The Ellingwood Ridge
“…perhaps two miles of interminable pinnacles, sheer on both sides. It was worse than it had looked. Many could be circled on the east side, but many must be taken straight on. Up and down, up and down, over rock that was very slow and called for much care. I got liberal samples of about all the varieties of rock-climbing known– smooth faces, cracks, chimneys, ledges, noses, razor edges and what not. Two or three real nasty stretches held me up for from 5 to 10 minutes each. I pushed steadily and as fast as I could, but slowed up from the weariness as I neared the ridge at the head of the Basin.”
-Albert Ellingwood, as recounted in his notes and published in Jeff Arnold’s book, Albert Ellingwood – Scholar of Summits.
Ellingwood’s solo effort on that late August day in 1921, the first reported ascent of the ridge that now bears his name, was way ahead of its time. Last weekend, Christy, Dirk and I followed in his footsteps, and despite the passing of ninety years, it seemed as though not much has changed.
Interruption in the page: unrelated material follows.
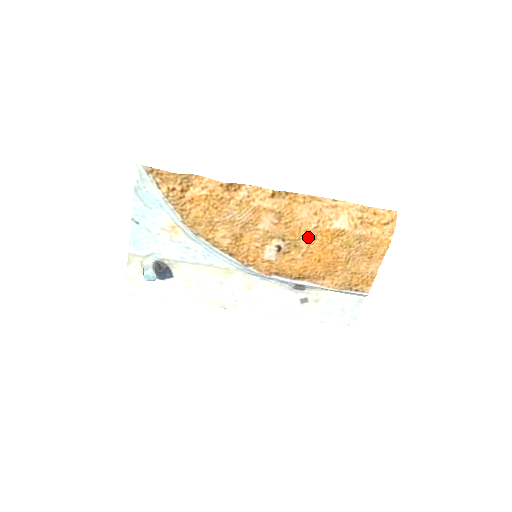
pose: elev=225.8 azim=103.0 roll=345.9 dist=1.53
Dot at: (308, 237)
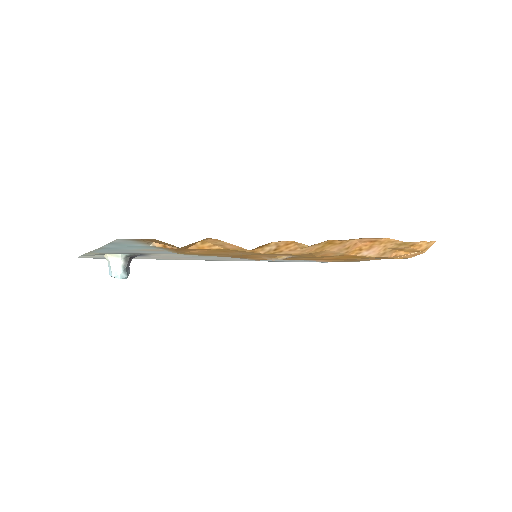
Dot at: (326, 256)
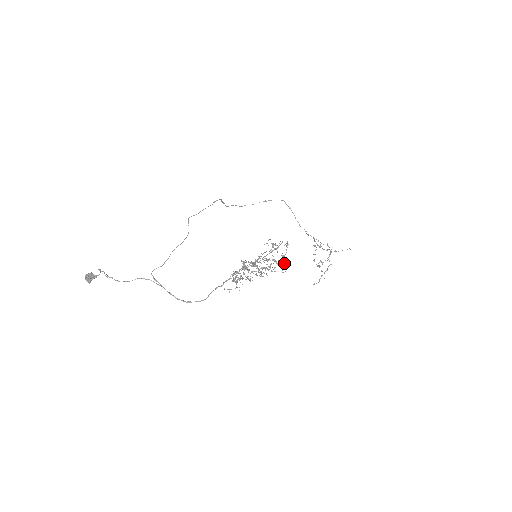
Sure, the approach route through the forest to the base of the ridge is easier to follow, and compared to 1921, the descent down the standard Northwest Ridge feels more like a paved sidewalk than a wilderness trail, thanks in part to the efforts of the Colorado Fourteeners Initiative. But the Ellingwood Ridge proper, the granite arm that descends from La Plata’s 14,336 foot summit for nearly two miles and entirely above 13,000 feet, shows very little in the way of a well-worn route. When compared to other popular Colorado peaks, there is hardly any evidence of people having been there at all.
It’s an awesome alpine outing, and in my opinion, one of the best 14er ridges in our neck of the woods. If airy positions on good rock with options for moderately technical climbing and rappels sound like fun, then, and I know I say this a lot, this should be on your to-do list. It deserves the classic status bestowed upon it.